* Instructions to follow: Look through the data and write out every line with the word "turned" in it.

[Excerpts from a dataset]

══════════════════════════════

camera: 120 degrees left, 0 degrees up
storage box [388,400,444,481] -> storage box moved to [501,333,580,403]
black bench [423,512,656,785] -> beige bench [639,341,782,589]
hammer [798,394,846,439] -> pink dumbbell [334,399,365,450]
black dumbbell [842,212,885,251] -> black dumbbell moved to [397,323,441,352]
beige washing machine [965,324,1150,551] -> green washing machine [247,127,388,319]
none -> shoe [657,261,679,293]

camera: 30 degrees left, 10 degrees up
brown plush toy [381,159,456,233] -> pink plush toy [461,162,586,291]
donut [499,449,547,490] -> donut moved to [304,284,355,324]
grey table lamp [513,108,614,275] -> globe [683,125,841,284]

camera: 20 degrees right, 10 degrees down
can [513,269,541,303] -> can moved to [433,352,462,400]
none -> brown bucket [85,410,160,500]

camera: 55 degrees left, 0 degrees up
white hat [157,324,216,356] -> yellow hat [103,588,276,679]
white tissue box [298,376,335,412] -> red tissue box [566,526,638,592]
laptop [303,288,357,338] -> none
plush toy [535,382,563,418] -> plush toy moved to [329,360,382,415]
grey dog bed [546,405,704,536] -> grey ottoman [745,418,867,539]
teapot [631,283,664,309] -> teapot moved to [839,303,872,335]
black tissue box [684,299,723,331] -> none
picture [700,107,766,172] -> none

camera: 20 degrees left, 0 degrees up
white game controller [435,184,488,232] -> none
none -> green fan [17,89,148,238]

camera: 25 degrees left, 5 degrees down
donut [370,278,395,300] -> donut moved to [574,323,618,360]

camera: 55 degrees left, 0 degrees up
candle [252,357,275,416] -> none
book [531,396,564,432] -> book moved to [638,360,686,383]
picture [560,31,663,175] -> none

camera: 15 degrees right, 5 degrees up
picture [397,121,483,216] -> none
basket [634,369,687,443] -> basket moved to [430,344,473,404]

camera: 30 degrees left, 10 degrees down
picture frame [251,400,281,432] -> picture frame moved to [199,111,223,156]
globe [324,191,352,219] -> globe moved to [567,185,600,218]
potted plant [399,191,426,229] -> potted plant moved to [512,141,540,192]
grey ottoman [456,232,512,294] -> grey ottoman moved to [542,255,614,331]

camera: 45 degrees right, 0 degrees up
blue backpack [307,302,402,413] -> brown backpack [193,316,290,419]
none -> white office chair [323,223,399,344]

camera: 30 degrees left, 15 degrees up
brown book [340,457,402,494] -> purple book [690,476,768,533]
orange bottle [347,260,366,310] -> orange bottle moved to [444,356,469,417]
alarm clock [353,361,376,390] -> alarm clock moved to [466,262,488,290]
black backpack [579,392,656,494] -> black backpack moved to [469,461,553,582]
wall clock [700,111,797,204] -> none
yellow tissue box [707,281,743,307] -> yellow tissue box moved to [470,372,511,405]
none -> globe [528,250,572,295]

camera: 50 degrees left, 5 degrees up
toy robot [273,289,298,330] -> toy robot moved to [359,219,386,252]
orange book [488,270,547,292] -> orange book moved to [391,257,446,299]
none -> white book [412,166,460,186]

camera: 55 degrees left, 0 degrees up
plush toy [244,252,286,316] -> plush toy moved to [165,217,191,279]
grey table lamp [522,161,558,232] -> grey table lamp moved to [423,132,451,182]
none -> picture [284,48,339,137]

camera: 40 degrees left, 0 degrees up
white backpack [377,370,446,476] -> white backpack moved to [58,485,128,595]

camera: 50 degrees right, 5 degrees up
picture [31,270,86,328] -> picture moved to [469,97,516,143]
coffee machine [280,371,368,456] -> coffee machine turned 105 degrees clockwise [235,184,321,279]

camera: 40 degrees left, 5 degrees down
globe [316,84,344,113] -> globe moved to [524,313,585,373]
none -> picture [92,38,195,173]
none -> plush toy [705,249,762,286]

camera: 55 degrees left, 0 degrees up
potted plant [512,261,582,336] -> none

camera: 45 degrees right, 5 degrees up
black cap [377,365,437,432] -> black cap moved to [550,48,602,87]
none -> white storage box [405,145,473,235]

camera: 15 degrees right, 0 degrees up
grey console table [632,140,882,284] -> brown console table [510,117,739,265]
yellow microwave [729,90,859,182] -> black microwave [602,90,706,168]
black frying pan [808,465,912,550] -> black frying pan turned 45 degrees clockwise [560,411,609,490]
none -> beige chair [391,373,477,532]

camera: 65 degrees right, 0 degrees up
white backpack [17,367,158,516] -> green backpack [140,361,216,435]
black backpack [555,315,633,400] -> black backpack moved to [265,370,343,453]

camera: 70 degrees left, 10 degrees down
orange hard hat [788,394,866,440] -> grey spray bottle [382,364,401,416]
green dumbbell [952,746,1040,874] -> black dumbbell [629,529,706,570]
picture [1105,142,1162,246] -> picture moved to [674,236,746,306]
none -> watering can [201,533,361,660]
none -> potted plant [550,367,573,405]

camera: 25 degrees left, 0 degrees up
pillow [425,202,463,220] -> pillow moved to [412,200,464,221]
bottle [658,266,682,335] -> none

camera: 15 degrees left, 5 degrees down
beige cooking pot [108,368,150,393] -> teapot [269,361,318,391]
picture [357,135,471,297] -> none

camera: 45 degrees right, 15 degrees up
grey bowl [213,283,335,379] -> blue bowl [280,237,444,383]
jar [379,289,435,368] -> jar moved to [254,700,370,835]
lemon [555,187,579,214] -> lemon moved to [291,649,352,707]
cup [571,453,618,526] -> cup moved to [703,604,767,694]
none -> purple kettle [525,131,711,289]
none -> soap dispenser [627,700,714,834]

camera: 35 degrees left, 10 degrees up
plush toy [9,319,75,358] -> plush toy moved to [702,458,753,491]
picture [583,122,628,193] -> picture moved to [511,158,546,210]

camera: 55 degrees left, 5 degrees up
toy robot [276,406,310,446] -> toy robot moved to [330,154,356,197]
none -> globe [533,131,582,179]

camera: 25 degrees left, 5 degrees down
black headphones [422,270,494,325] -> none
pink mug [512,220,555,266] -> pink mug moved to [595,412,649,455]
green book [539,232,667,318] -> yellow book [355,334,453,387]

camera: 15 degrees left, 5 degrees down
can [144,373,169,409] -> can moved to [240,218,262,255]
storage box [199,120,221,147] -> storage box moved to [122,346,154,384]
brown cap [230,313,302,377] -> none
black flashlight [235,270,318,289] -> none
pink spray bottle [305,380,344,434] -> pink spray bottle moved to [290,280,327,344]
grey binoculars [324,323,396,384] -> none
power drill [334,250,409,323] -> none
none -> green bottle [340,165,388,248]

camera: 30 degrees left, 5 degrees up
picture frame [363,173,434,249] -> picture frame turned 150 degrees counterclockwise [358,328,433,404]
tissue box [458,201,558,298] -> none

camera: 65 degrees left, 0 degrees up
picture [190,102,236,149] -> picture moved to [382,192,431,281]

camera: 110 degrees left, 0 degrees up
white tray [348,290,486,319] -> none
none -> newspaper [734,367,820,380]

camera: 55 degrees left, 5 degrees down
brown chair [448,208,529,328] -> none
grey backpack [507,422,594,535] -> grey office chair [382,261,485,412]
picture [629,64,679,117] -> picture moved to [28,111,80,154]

══════════════════════════════

* Task output:
coffee machine [280,371,368,456] -> coffee machine turned 105 degrees clockwise [235,184,321,279]
black frying pan [808,465,912,550] -> black frying pan turned 45 degrees clockwise [560,411,609,490]
picture frame [363,173,434,249] -> picture frame turned 150 degrees counterclockwise [358,328,433,404]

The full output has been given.